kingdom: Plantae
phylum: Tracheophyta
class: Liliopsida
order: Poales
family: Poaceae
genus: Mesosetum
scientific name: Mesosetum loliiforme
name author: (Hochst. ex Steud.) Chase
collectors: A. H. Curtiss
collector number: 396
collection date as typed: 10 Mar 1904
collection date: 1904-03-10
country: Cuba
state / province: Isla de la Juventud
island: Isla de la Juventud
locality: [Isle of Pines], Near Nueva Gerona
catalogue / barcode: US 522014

★ ★ ★ ★ ★ ★ ★

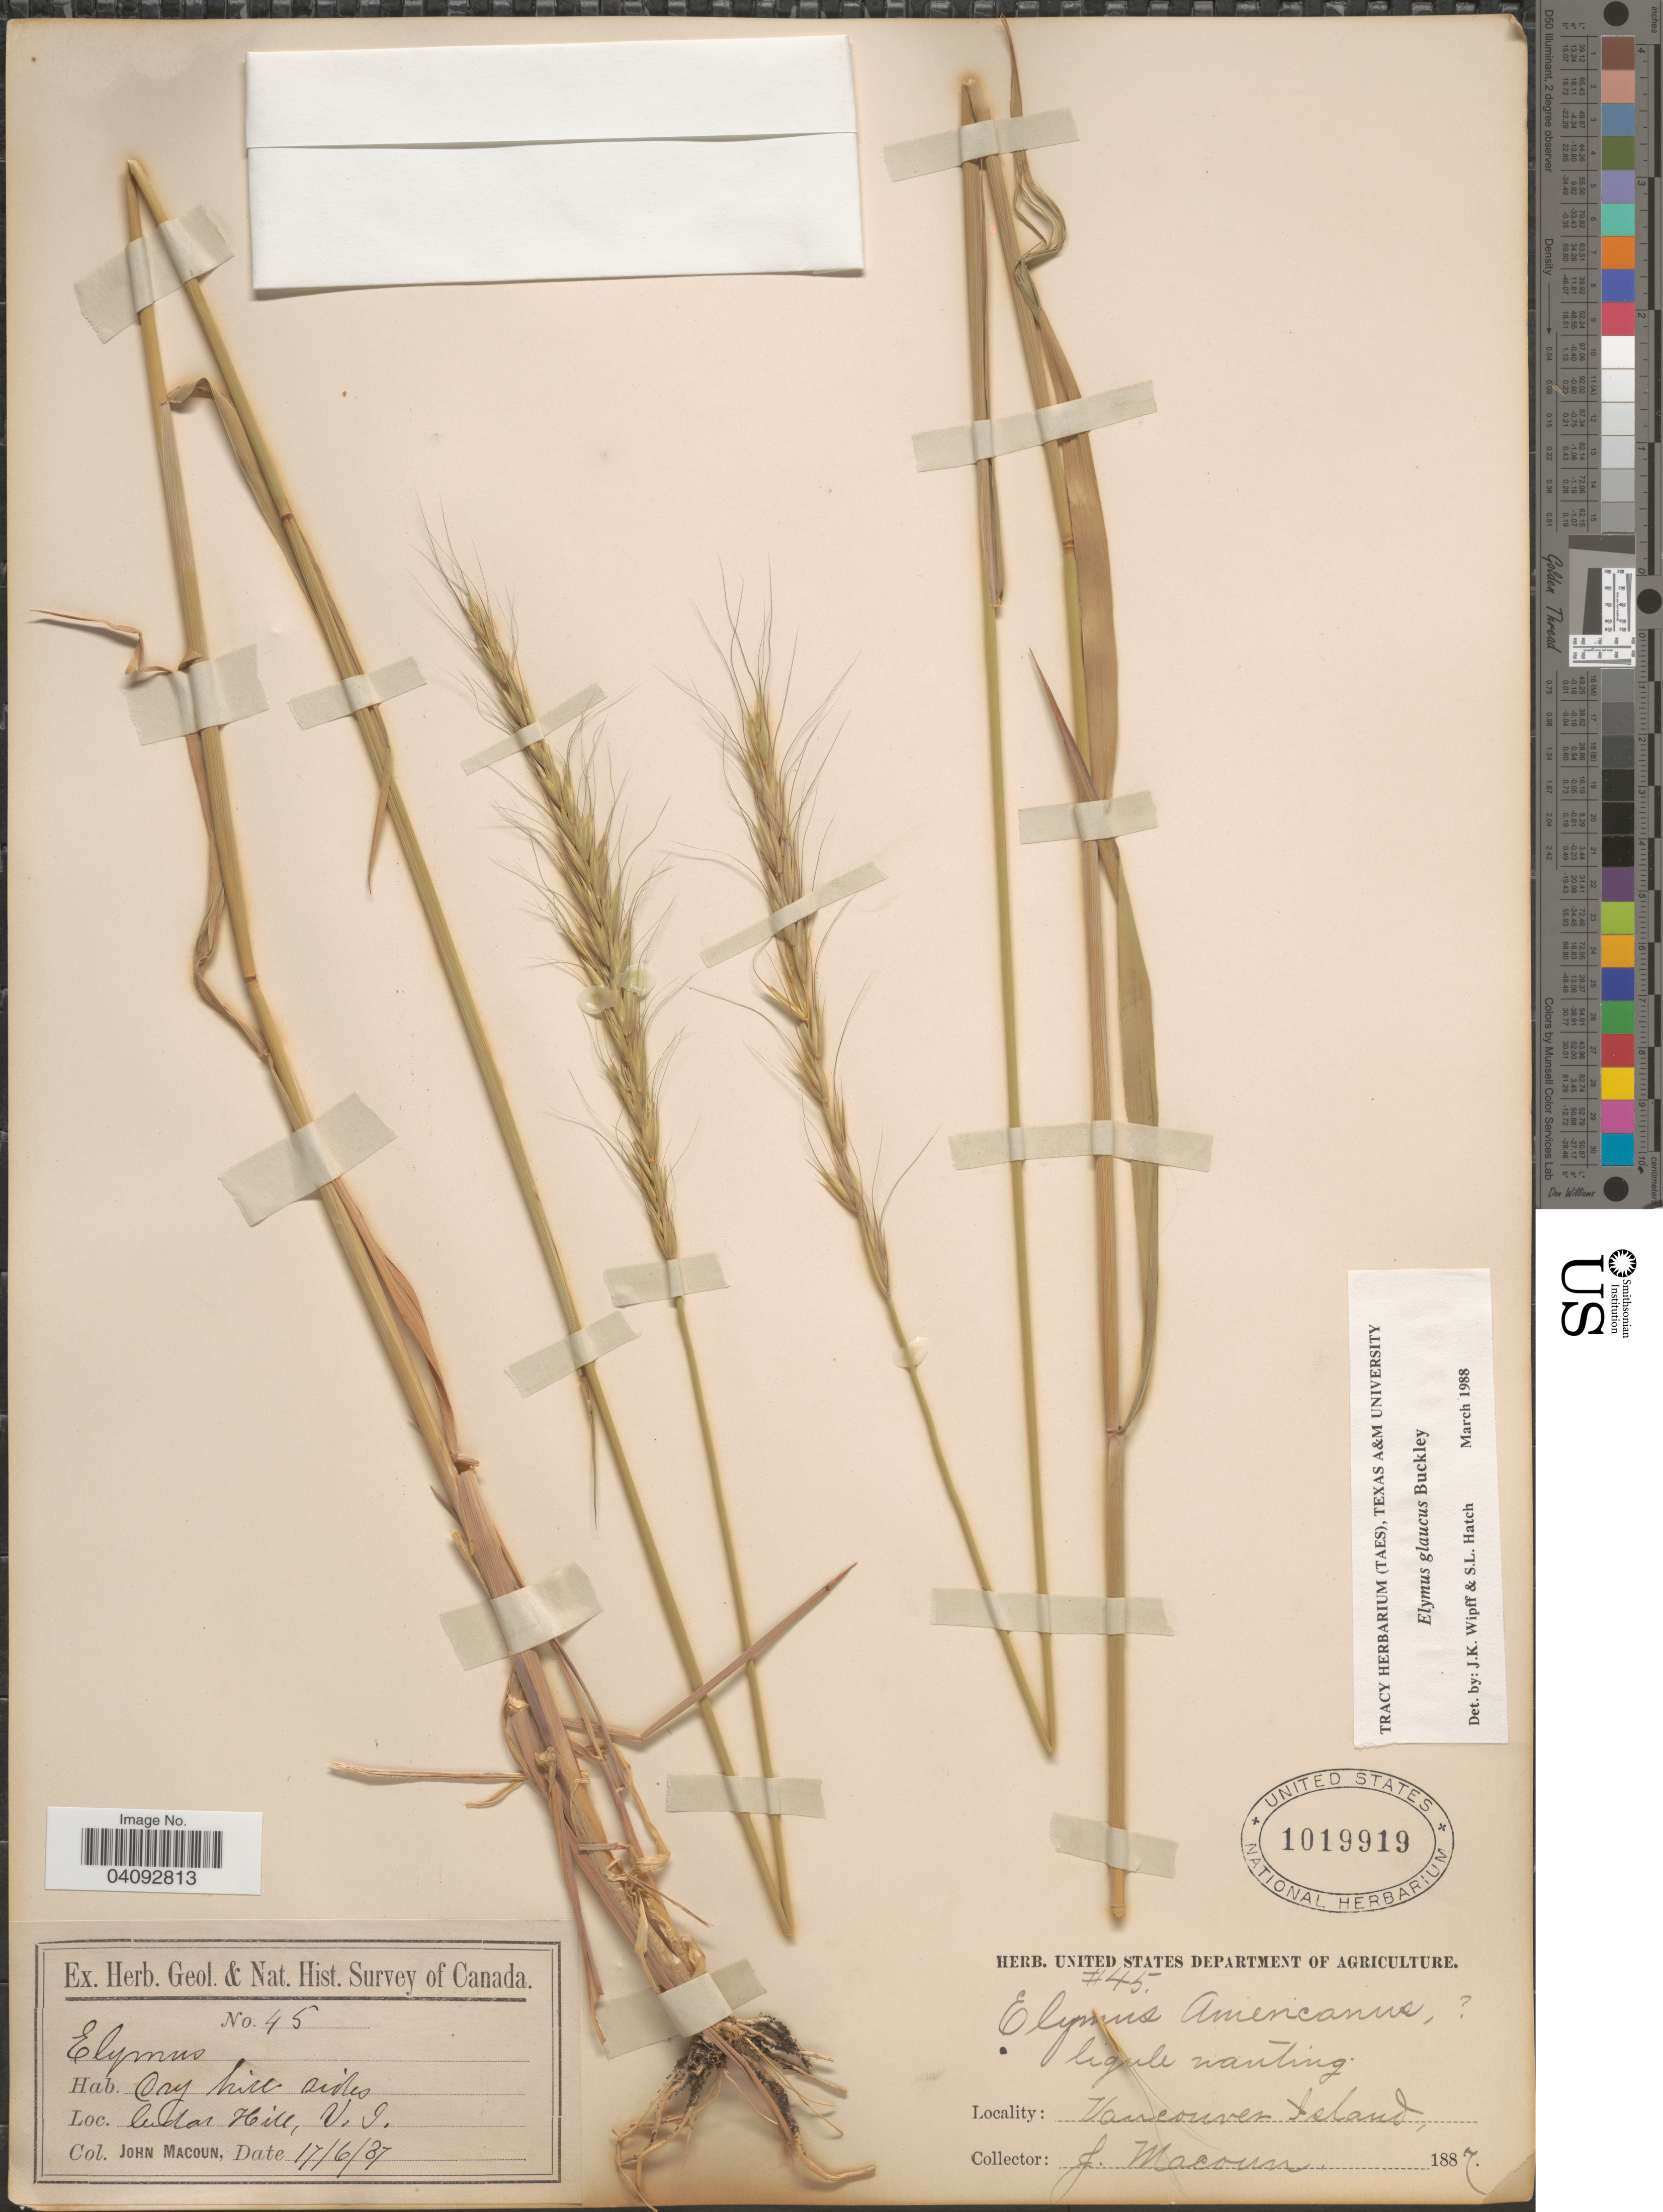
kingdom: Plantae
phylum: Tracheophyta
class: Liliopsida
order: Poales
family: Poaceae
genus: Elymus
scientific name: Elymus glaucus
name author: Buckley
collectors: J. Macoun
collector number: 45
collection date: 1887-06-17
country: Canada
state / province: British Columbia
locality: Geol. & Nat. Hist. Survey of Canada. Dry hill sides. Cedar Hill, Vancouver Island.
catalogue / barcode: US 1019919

★ ★ ★ ★ ★ ★ ★

**What you need to do:**
Reproduce, unchanged, the rows above starting at the one containing "collectors: A. H. Curtiss" and ending at the one containing "locality: [Isle of Pines], Near Nueva Gerona", both included.

**Exercise response:**
collectors: A. H. Curtiss
collector number: 396
collection date as typed: 10 Mar 1904
collection date: 1904-03-10
country: Cuba
state / province: Isla de la Juventud
island: Isla de la Juventud
locality: [Isle of Pines], Near Nueva Gerona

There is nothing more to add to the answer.